**** DOCUMENT PASSAGE ****
After i saw the specs available for the new 21.5" iMac with retina screen, I was really, really disappointed. I had been hoping that they would at least offer SSD as a default drive right from the get-go, but they didn't.....they stayed with the stupid old platter/spinner, and the hideously slow 5400 rpm one at that. Also the other spec in which I was interested, the RAM, was still staying at 8 GB. On the 21.5" nothing was user-upgradeable, either. I reviewed all the specs and the $$$$ and then compared them to a MacBook Pro with the same specs that I wanted and found that the two -- a 21.5" iMac BTO with the specs I wanted and a 15" rMBP with pretty much all those specs already available off-the-shelf at my local Apple store came in very closely together with the dollar amounts. I spent some time weighing various pros and cons and in the end, to make a long story short went with being able to walk into my local Apple store and purchase right on the spot a 15" rMBP with the exact specs that I wanted. This offers me flexibility, too, not just in terms of portability but also in being able to choose and add any external monitor that I want when and if I feel that I need more screen real estate.
I'm delighted with my 15" rMBP with discrete graphics and speedy SSD (512 GB) and speedy RAM (16 GB). This baby is fast and she's also portable. I have options, too, with regard to increasing screen real estate in the future if I need to do so. VERY important to me.
I'll never go back to a platter/spinner hard drive. SSDs blow those right out of the water. My once-loved 2012 iMac with a platter drive is now in the hands of a new owner.
**** RECORDED INFORMATION ****
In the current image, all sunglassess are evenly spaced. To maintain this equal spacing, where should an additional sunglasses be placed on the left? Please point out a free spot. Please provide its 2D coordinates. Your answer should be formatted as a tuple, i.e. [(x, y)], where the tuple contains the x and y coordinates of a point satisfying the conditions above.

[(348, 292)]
****
**** RECORDED INFORMATION ****
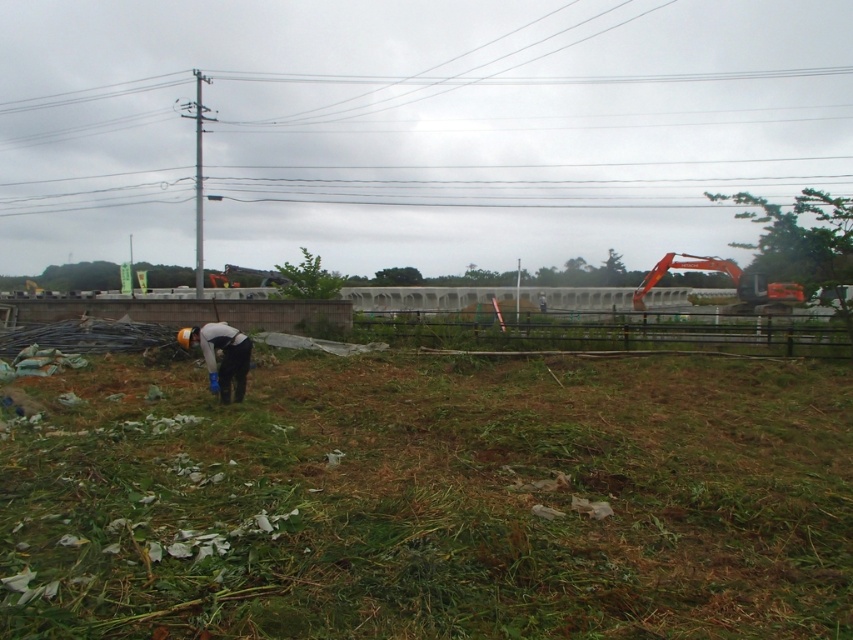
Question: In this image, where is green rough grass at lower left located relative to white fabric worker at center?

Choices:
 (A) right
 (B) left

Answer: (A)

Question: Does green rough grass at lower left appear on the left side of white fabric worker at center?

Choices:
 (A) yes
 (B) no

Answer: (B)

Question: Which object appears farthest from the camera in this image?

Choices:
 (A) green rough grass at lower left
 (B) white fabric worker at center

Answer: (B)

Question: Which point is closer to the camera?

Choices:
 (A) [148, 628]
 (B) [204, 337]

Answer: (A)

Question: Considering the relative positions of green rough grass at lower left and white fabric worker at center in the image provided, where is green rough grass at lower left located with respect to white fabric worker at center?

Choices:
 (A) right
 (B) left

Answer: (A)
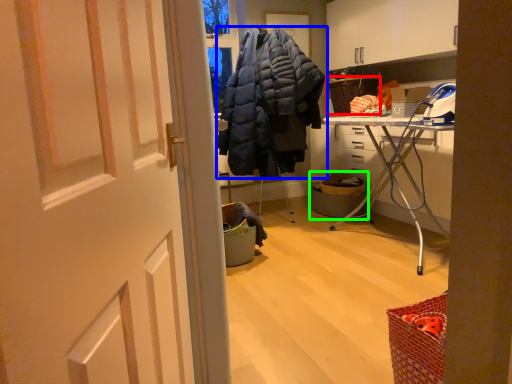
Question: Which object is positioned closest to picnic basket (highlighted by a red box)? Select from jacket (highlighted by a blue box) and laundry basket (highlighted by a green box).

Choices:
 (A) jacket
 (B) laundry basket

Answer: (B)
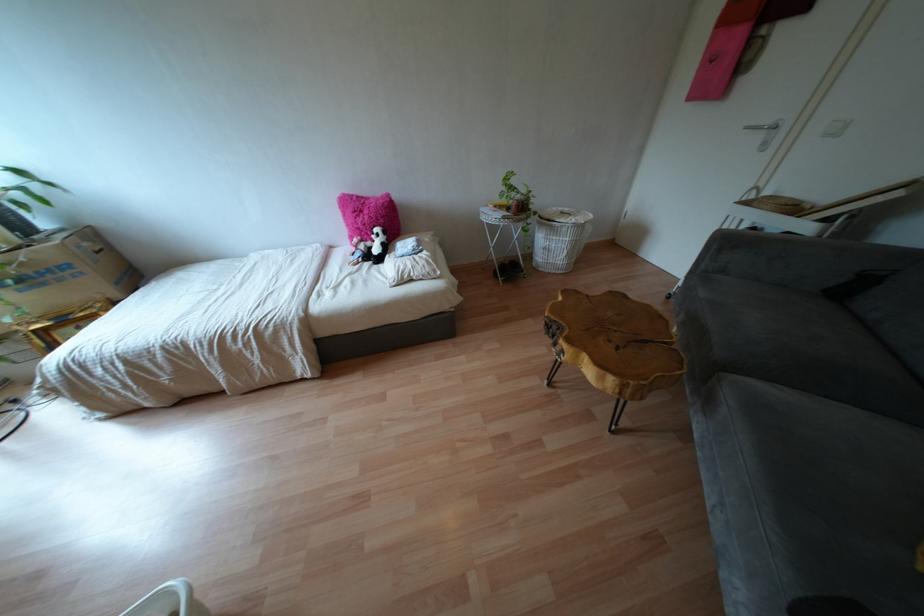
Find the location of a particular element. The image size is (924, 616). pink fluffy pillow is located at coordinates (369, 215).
****
* **THINGS TO DO**:
[1] In the post about buying a MacBook Pro instead of an iMac, what was the rotational speed of the hard drive in the new 21.5" iMac?
[2] Set down word for word the part of the post about buying a MacBook Pro instead of an iMac, starting at "I'll never go" and ending at "a new owner.".
The lines above aren't needed here.

* **TASK SOLUTIONS**:
[1] 5400 rpm.

[2]
I'll never go back to a platter/spinner hard drive. SSDs blow those right out of the water. My once-loved 2012 iMac with a platter drive is now in the hands of a new owner.